Mathurin habitait une ferme isolée.
Un torrent défilait à travers les alpages.
Son âne et ses moutons broutaient dans les pacages,
Et il entretenait un jardin potager.
Ses légumes étaient beaucoup appréciés,
Et chaque mercredi il allait au village,
Ce qui nécessitait pour lui un long voyage
Pour livrer chaque fois ses clients attitrés.
Venu avec son âne, au bout de la journée,
Il restait pour la nuit, avec tous ses bagages,
Dormir chez un ami, connu pour être un sage,
Et repartait jeudi, dès le soleil levé.
Il lui est arrivé une fois d’oublier
D’emmener avec lui la corde d’amarrage
Pour attacher son âne aux mailles d’un grillage,
Pour qu’il ne parte pas tout seul, la nuit tombée.

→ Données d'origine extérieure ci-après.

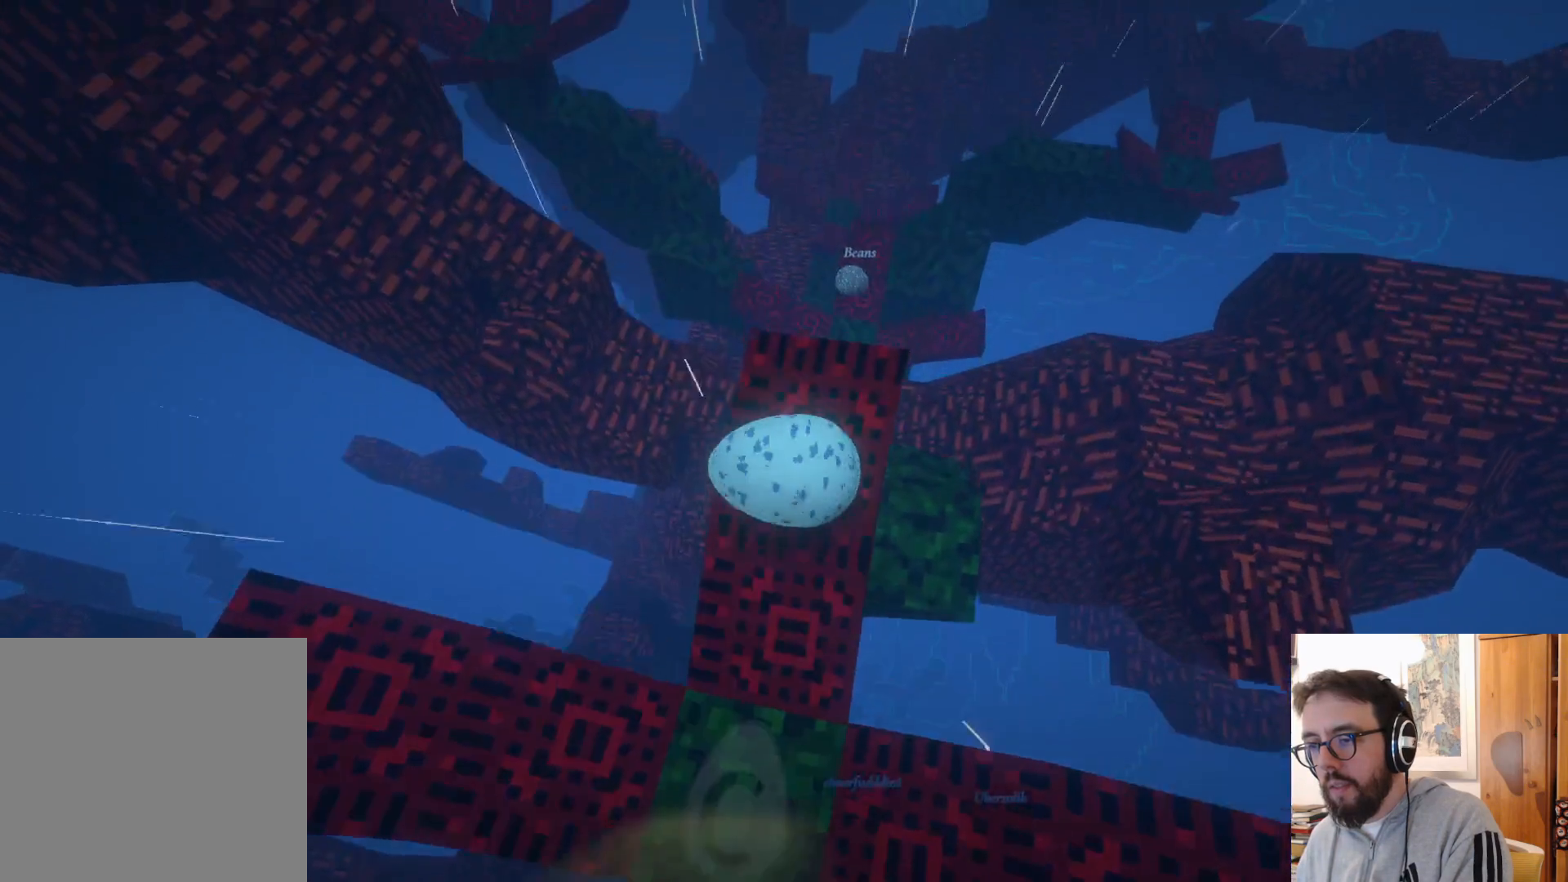
{"dt_ms": 1000, "buttons": [], "left_stick": "down", "right_stick": "center", "events": [[184, "R2", "down"], [450, "left_stick", "down-left"], [550, "R2", "up"], [750, "left_stick", "down"]]}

Son ami n’avait pas de corde à proposer.
« Mais en faisant semblant », lui dit-il sans ambages,
« De lui passer la corde et d’en faire l’usage
Comme les autres fois, il ne va pas bouger. »
Et effectivement, l’âne est si bien resté
Toute la nuit en place à son point de fixage
Sans y être attaché, qu’il n’a pas davantage,
Au moment de partir, accepté d’avancer.
« Desserre-lui ses liens », dit l’ami avisé.
« Mais il n’a pas de corde, et pourquoi ce blocage ? »
« Ton âne le sait -il ? envoie-lui le message :
Fais semblant d’enlever tout ce qu’il croit noué. »
Et l’âne, allègrement, se remit à marcher !
Pour nous, quels nœuds gênants ne sont que des mirages ?
Sachons les reconnaitre, et puis, avec courage,
Reprenons le chemin vers notre liberté.